Une Vie de chien
Librement inspiré du roman Cœur de chien de Boulgakov, La Passion selon Bouboul de Magali Mougel en conserve l’étrangeté, entre farce et horreur. Le metteur en scène Christophe Greilsammer scrute “l’Homme Nouveau” et les dangers d’une idéologie dévoyée.
Un professeur de médecine transplante une hypophyse humaine à un chien qui… se transforme en homme, créature échappant à son créateur. On pense bien sûr au Frankenstein de Mary Shelley même si le texte de 1924 de Boulgakov est avant tout politique. « Il a dû batailler toute sa vie pour pouvoir faire son travail d’auteur. S’il n’est pas allé au goulag, ses livres ont été censurés. Boulgakov interroge les possibilités de la révolution, mais aussi ses conséquences, qui virent à l’horreur quand les choses dérapent », raconte Christophe Greilsammer, évoquant son « écrivain de chevet ». De cette matière glaçante, oscillant vers la farce dans la tradition du grand guignol, Magali Mougel a imaginé une forme surprenante : celle de la Passion, avec les quatorze stations rappelant celles du Christ. « C’est l’histoire d’un corps, de sa transformation, du travail qui s’accomplit entre un corps et un esprit, ici l’esprit dévoyé de la révolution : le stalinisme », explique le metteur en scène. L’auteure trentenaire résidant à Strasbourg en a fait une histoire d’aujourd’hui, loin du Moscou des années 1920, portée par une question : de quelle façon peut-on mener la révolution à présent, passer à quelque chose de différent ? « Les tensions et les conflits actuels, la crise sociale et les inégalités font écho à la situation de l’URSS sous Boulgakov : ne sommes-nous pas aussi à deux doigts de penser, comme le médecin de l’histoire, qu’il faut changer l’homme pour accomplir cette révolution ? »

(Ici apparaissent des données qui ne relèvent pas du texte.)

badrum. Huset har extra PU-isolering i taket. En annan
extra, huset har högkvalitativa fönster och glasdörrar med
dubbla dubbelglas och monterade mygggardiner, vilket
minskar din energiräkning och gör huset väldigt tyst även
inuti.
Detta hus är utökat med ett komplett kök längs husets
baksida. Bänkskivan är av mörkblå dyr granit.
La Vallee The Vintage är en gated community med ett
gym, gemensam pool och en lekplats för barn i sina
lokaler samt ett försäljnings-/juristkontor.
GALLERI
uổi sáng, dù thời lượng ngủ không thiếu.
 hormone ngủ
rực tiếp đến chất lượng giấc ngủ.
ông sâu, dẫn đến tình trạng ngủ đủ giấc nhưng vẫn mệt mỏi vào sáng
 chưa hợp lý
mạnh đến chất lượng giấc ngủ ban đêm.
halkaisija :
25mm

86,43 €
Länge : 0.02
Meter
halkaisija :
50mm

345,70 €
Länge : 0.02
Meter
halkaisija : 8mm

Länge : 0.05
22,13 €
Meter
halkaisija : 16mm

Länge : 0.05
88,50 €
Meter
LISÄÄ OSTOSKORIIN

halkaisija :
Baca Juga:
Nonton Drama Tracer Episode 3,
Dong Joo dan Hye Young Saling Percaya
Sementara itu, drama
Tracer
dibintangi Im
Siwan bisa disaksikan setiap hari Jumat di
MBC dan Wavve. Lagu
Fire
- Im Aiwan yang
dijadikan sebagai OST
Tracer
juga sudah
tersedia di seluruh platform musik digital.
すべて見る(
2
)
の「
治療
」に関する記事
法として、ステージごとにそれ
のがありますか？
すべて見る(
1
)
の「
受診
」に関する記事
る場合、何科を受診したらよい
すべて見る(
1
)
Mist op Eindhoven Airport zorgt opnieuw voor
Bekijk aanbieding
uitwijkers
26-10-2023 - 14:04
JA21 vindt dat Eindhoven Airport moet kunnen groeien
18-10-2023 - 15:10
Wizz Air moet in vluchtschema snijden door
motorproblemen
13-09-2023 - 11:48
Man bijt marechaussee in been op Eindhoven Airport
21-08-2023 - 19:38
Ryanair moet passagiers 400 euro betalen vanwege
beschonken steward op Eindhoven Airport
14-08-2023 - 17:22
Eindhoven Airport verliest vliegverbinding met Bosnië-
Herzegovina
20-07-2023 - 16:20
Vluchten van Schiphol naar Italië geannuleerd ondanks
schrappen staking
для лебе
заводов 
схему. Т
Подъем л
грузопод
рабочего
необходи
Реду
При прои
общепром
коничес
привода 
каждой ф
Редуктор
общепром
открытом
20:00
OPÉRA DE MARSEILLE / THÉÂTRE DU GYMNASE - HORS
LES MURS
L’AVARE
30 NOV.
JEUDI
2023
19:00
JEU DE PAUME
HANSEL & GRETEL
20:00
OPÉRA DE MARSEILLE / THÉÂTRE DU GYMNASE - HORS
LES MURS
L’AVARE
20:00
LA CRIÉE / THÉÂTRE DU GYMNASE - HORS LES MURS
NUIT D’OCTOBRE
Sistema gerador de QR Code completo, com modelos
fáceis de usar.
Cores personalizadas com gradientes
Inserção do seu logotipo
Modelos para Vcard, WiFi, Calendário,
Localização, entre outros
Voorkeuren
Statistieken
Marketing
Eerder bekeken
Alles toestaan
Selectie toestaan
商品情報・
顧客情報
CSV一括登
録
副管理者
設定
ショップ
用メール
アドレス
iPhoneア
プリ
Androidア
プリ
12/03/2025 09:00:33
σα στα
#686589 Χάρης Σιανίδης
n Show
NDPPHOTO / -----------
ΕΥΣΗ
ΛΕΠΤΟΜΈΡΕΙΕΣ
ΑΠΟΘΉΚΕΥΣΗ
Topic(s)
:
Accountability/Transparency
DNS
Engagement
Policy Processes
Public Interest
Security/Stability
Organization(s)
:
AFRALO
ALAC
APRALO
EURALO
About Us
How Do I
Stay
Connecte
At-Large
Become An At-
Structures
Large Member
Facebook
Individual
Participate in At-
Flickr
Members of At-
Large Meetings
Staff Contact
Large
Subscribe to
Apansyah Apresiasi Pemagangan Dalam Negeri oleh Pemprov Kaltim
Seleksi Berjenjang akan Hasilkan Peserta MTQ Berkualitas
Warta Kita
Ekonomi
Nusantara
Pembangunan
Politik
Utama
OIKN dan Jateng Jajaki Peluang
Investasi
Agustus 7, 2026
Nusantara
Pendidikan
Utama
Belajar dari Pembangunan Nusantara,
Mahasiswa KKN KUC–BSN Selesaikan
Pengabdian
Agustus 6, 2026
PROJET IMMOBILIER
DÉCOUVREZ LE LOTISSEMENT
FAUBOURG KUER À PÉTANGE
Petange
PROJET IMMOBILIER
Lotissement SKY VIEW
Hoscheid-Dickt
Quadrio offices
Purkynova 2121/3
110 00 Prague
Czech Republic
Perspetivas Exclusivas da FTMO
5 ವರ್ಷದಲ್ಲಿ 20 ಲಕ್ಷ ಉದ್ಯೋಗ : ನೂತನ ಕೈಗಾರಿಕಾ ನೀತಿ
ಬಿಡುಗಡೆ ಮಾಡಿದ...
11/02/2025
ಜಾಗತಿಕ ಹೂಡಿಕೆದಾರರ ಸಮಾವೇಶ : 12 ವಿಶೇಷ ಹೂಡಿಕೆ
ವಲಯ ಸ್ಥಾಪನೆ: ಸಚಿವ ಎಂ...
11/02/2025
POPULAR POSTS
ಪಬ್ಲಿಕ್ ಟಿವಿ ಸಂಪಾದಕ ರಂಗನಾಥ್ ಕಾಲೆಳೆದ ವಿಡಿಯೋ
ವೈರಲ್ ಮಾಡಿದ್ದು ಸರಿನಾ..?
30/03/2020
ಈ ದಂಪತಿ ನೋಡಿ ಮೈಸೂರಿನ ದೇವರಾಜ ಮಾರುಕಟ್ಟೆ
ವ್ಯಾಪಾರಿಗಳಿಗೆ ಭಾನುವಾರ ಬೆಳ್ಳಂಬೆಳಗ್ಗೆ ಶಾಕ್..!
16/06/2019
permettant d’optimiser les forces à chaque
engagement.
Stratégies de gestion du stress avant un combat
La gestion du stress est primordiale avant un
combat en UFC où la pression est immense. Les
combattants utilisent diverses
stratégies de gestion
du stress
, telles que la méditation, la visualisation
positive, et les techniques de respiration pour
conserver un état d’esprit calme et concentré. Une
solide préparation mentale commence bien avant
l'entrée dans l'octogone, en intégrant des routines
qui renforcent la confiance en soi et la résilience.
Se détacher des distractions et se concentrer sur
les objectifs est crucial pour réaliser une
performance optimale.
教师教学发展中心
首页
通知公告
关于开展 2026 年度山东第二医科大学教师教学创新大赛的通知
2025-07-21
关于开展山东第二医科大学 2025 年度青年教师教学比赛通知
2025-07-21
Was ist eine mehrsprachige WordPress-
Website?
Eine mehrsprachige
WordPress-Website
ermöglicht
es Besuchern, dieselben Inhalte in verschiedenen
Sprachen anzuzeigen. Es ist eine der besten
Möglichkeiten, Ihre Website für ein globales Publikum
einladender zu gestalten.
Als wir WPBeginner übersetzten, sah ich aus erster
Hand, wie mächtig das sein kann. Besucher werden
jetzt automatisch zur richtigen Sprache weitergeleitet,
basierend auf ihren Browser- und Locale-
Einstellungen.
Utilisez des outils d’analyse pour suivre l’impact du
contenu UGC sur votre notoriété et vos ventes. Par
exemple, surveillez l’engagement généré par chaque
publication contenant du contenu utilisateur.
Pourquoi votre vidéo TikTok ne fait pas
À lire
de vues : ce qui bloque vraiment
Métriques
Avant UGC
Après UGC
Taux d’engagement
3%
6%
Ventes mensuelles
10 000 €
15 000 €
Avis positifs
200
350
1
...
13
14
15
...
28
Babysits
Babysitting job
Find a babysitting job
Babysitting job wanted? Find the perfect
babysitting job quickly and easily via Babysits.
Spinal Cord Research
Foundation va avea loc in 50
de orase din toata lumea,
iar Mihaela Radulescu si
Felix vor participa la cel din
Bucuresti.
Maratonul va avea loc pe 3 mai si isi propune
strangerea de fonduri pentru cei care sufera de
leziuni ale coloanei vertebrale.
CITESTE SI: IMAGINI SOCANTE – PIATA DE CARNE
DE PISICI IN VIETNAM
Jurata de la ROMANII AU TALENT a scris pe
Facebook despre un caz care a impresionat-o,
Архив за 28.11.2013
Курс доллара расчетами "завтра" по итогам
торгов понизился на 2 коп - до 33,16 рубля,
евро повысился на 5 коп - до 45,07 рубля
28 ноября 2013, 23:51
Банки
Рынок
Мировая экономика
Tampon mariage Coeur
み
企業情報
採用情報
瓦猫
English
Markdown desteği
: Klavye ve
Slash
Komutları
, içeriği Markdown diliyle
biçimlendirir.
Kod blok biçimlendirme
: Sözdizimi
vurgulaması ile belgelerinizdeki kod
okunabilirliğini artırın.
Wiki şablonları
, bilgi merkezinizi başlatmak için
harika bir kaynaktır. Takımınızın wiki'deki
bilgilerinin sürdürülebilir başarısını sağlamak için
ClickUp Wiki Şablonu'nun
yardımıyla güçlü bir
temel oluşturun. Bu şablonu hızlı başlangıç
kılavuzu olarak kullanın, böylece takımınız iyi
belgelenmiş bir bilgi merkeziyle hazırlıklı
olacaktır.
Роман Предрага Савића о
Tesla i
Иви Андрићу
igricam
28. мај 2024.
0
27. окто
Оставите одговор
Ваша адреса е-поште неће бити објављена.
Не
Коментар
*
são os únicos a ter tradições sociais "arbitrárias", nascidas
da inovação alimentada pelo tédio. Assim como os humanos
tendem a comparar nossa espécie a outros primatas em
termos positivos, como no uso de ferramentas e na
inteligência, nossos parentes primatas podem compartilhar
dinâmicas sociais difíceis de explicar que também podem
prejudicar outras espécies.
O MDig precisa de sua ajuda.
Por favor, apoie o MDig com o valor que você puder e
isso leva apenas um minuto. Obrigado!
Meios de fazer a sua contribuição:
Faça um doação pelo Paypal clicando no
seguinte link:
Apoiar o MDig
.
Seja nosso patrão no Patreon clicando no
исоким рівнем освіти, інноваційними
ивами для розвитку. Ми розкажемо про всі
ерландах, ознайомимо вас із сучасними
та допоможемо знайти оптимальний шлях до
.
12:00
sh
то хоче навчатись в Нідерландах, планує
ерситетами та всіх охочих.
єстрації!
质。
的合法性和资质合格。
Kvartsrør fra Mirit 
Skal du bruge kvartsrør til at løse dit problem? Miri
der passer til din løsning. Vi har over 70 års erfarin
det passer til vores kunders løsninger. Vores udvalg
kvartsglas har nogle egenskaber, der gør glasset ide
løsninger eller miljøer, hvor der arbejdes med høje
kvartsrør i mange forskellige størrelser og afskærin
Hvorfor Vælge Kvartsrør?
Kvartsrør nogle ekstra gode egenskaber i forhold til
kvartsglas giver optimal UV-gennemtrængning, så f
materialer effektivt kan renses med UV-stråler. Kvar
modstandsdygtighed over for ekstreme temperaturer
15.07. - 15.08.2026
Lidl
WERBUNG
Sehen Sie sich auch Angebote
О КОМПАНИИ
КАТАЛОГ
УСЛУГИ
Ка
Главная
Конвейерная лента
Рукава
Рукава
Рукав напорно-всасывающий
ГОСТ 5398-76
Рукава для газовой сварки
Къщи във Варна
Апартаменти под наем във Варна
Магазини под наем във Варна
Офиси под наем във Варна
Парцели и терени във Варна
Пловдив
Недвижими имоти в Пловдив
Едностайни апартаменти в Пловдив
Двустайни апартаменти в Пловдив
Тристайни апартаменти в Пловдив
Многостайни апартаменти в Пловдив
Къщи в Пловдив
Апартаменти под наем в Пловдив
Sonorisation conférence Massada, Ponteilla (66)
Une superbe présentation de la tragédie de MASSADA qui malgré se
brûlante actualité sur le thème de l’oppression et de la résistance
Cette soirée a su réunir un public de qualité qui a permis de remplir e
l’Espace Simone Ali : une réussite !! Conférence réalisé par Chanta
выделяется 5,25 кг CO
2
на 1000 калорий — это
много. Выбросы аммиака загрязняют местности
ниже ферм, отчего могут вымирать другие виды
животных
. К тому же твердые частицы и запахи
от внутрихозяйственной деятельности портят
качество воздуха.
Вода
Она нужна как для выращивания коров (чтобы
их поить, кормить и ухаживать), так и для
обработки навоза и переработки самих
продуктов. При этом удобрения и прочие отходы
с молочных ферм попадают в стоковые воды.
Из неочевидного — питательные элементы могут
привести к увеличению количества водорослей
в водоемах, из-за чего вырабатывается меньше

Tout comme Cœur de chien, La Passion selon Bouboul n’apporte aucune réponse, aucune solution. Reste au spectateur à faire cheminer sa propre réflexion. Pour Christophe Greilsammer, « le pouvoir omniprésent, comme une machine déréglée, finit par produire un Homme nouveau qui n’a plus rien d’humain. Face à cette menace il n’y a pas de solution pré-écrite : seule l’activation permanente de notre imagination à construire le vivre ensemble peut ouvrir les chemins de la résistance. » Dans ce théâtre musical, le chœur tient un rôle prépondérant, tour à tour brechtien, bolchevique ou grec, pour donner la réplique au comédien, incarnant le chien devenu homme. Composée par Gualtiero Dazzi, la partition alterne textures électroniques et séquences de parlé-chanté, sur un livret écrit en vers incisifs.